** Data extract **
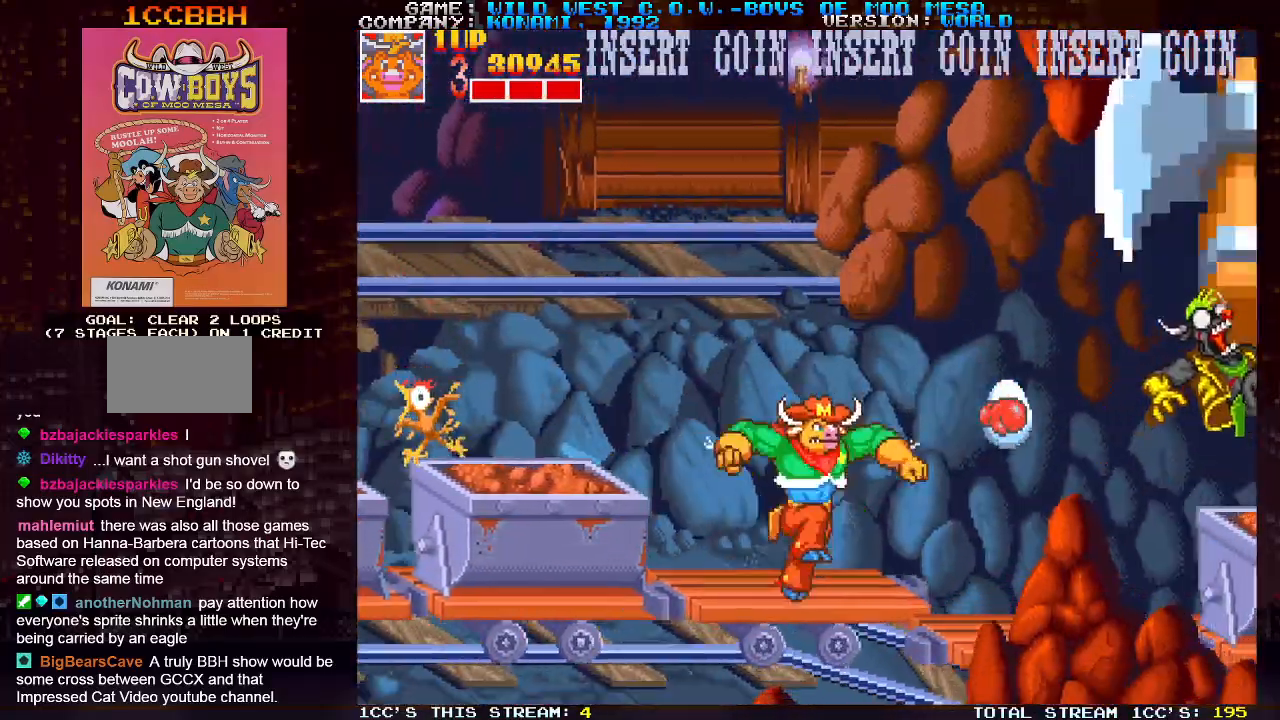
Gameplay with a controller (arcade stick); each line is a JSON object with the inputs held at the frame after it. "events" lists button and stick changes between this image and that frame as [ms after this image, input, new state], when the widget could be followed in between. Not read: L3 R3.
{"buttons": [], "left_stick": "right", "events": [[17, "left_stick", "right"], [50, "TRIANGLE", "up"]]}
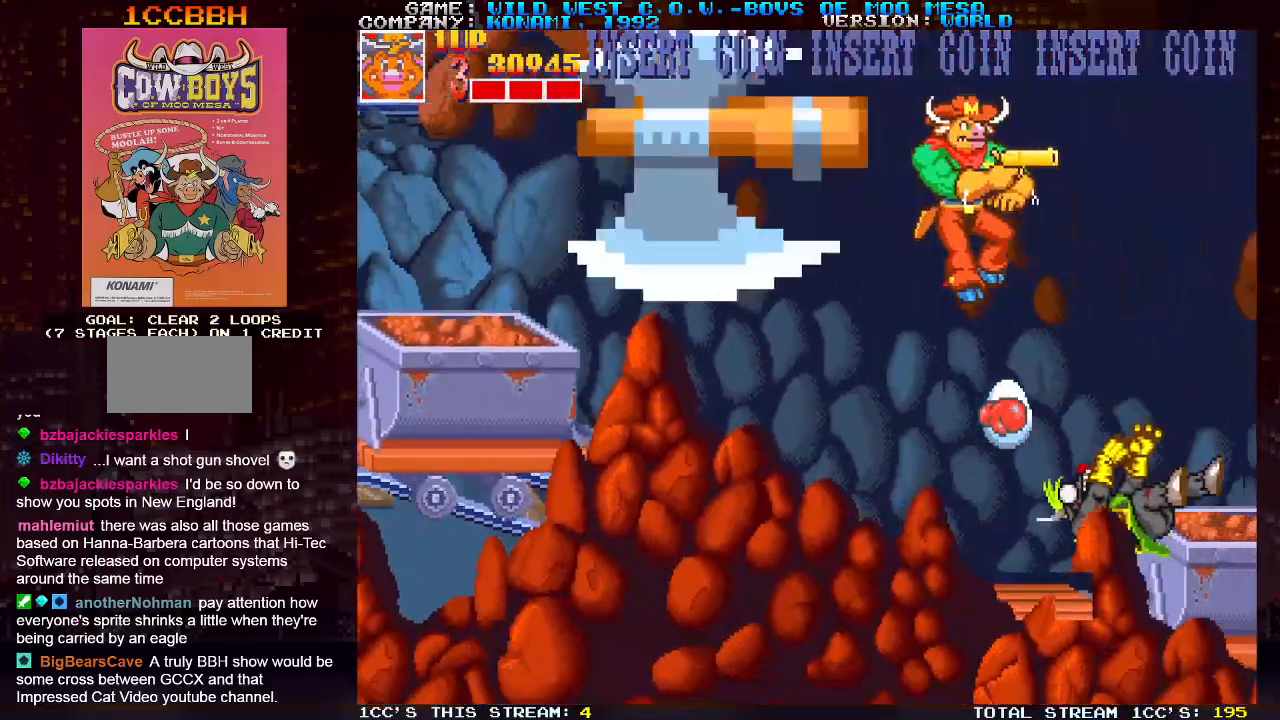
{"buttons": [], "left_stick": "center", "events": [[67, "left_stick", "center"], [233, "SQUARE", "down"], [267, "SQUARE", "up"]]}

** Problem statement **
Say how many lines in the data hold the string "buttons", and say nothing else.

** Exercise result **
2